Embora haja nas perspectivas para o Brasil riscos nem sempre validados como a relevância da pandemia do coronavírus fazer-se mais impactante nas projeções, já que o BC tem asseverado não ter o agravamento no seu radar e assim teria que rever suas projeções; crescimento da crise fiscal com a longevidade dos programas assistenciais e ainda certa desconsideração do desafio efetivo de reconstrução do legado relevantemente negativo da crise que pode frustrar as expectativas prognosticadas pelo governo, frustrando a retomada das atividades econômicas, decepções maiores com geração de emprego e renda, o País tem procurado conviver com uma visão otimista,

O conjunto de fatores apontados poderão até determinar mudança de humor mais acentuado na Bovespa e determinar movimento forte de realização, já que há na atualidade um descolamento da mesma com a realidade da economia, e influenciar o preço da moeda americana no nosso mercado, que até então estará à mercê predominantemente do comportamento direto do dólar no mercado global.

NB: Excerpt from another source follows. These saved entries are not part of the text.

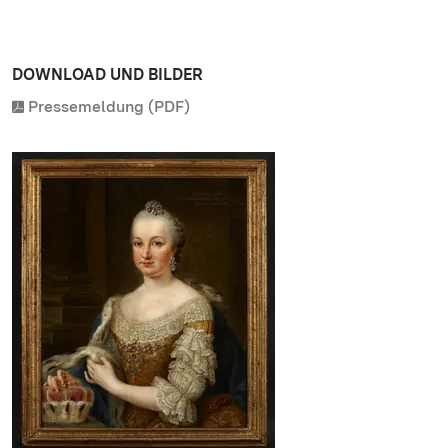
DOWNLOAD UND BILDER
Pressemeldung (PDF)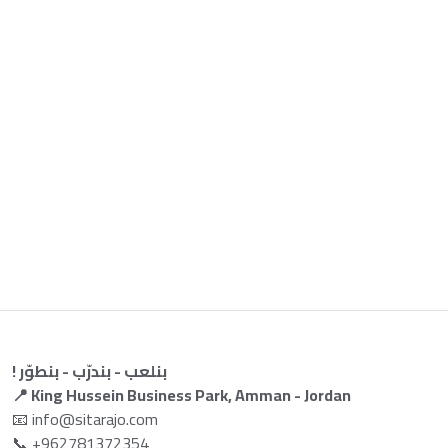
! بنلعب - بندرّب - بنطوّر
📍 King Hussein Business Park, Amman - Jordan
📧 info@sitarajo.com
📞 +962781372354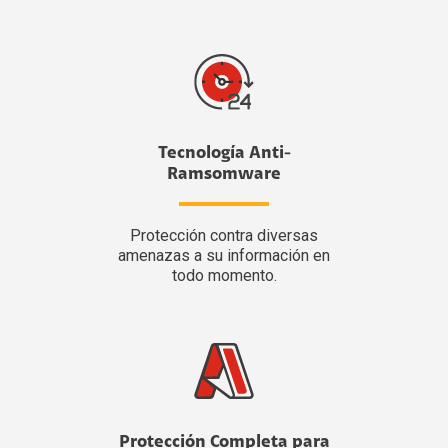
Tecnología Anti-
Ramsomware
Protección contra diversas
amenazas a su información en
todo momento.
Protección Completa para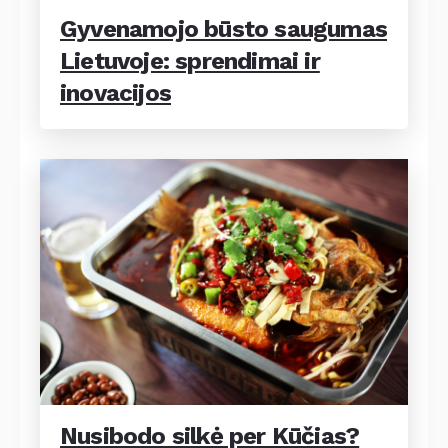
Gyvenamojo būsto saugumas
Lietuvoje: sprendimai ir
inovacijos
Nusibodo silkė per Kūčias?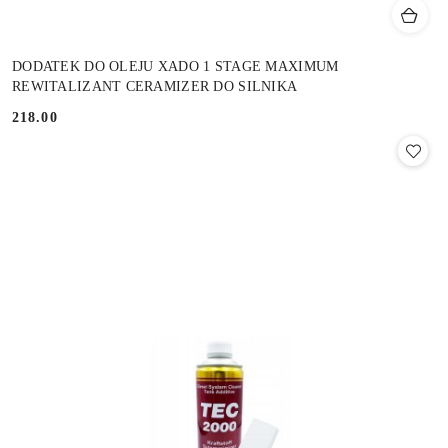
DODATEK DO OLEJU XADO 1 STAGE MAXIMUM
REWITALIZANT CERAMIZER DO SILNIKA
218.00
Cena: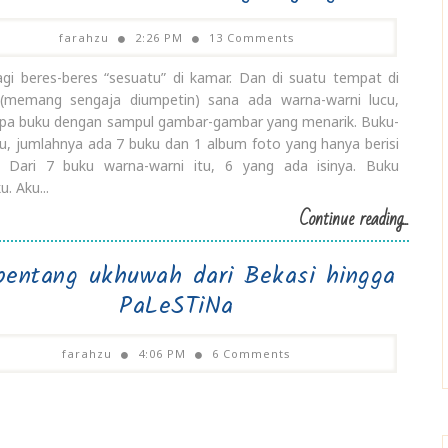
farahzu
2:26 PM
13 Comments
agi beres-beres “sesuatu” di kamar. Dan di suatu tempat di
(memang sengaja diumpetin) sana ada warna-warni lucu,
pa buku dengan sampul gambar-gambar yang menarik. Buku-
tu, jumlahnya ada 7 buku dan 1 album foto yang hanya berisi
t. Dari 7 buku warna-warni itu, 6 yang ada isinya. Buku
u. Aku...
Continue reading...
bentang ukhuwah dari Bekasi hingga
PaLeSTiNa
farahzu
4:06 PM
6 Comments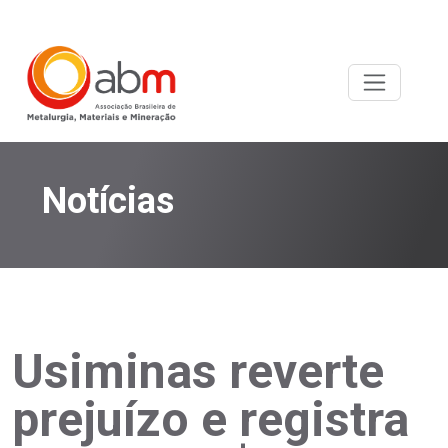
Notícias
Usiminas reverte
prejuízo e registra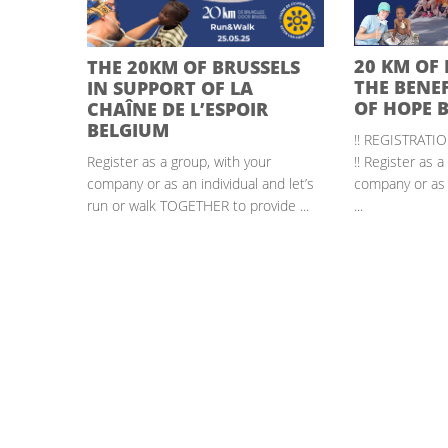
20 KM OF 
THE 20KM OF BRUSSELS
THE BENEF
IN SUPPORT OF LA
OF HOPE 
CHAÎNE DE L’ESPOIR
BELGIUM
!! REGISTRAT
Register as a group, with your
!! Register as a
company or as an individual and let’s
company or as a
run or walk TOGETHER to provide ...
...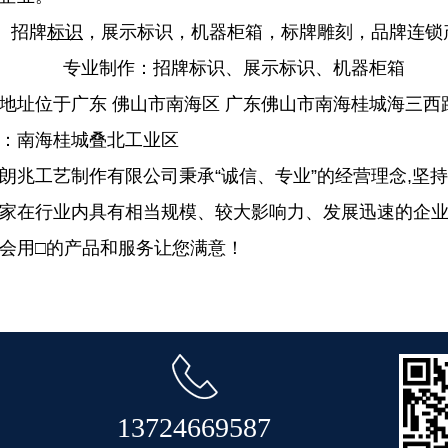
招牌
标识
，展示标识，机器柜箱，标牌雕刻，品牌连锁
专业制作：招牌标识、展示标识、机器柜箱
地址位于广东 佛山市南海区 广东佛山市南海桂城海三西路
：南海桂城叠北工业区
朗兆工艺制作有限公司秉承“诚信、专业”的经营理念,坚
家在行业内具有相当规模、较大影响力、发展迅速的企
会用□的产品和服务让您满意！
13724669587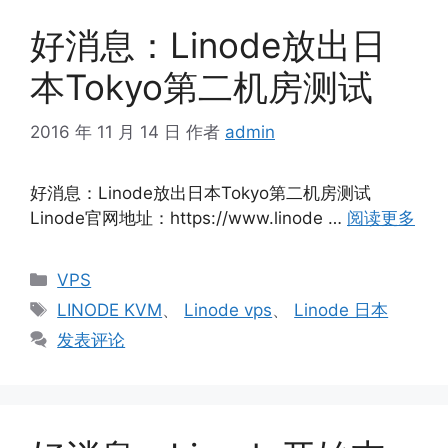
好消息：Linode放出日
本Tokyo第二机房测试
2016 年 11 月 14 日
作者
admin
好消息：Linode放出日本Tokyo第二机房测试
Linode官网地址：https://www.linode …
阅读更多
分
VPS
类
标
LINODE KVM
、
Linode vps
、
Linode 日本
签
发表评论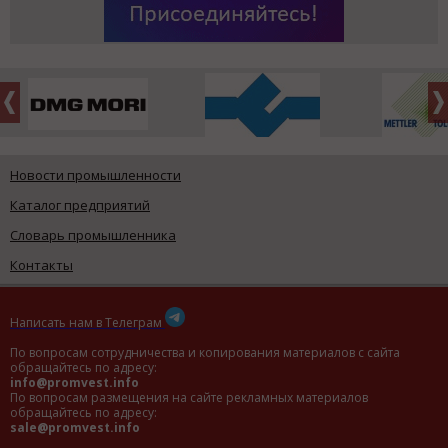
Новости промышленности
Каталог предприятий
Словарь промышленника
Контакты
Написать нам в Телеграм
По вопросам сотрудничества и копирования материалов с сайта
обращайтесь по адресу:
info@promvest.info
По вопросам размещения на сайте рекламных материалов
обращайтесь по адресу:
sale@promvest.info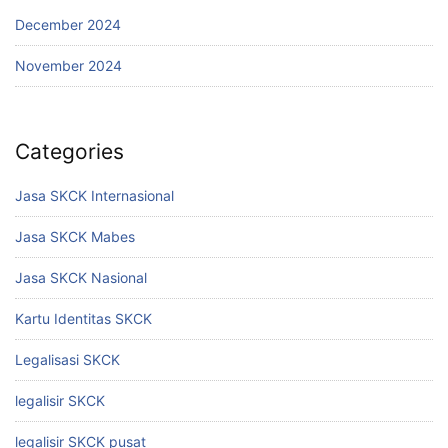
December 2024
November 2024
Categories
Jasa SKCK Internasional
Jasa SKCK Mabes
Jasa SKCK Nasional
Kartu Identitas SKCK
Legalisasi SKCK
legalisir SKCK
legalisir SKCK pusat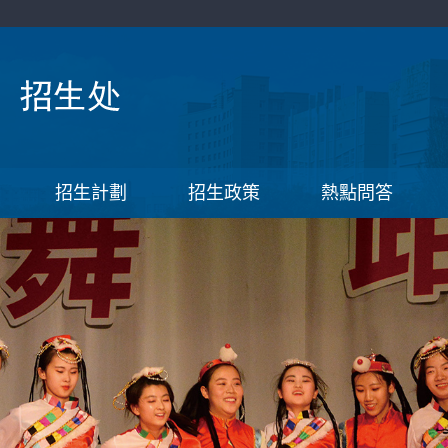
招生計劃
招生政策
熱點問答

O fator perturbador no mercado de câmbio brasileiro é a volatilidade, que até tende a cair com a queda do volume de contratos, mas não a desaparecer, e embora o BC seja enfático em afirmar que está avaliando a anomalia dada a intensidade.

Acreditamos que o fato decorra de movimento especulativo de giro com contratos de pequena monta já que o hedge está barato, e que o BC saiba que o fator determinante é a taxa de juro baixa, mas que por razões políticas não pode declarar porque iria contra a estratégia do próprio governo que propaga “juro baixo e câmbio alto”.

No nosso entender, seria conveniente o COPOM não reduzir a taxa SELIC e manifestar-se encerrando o ciclo de baixas, isto poderia ser colaborativo do ponto de vista câmbio.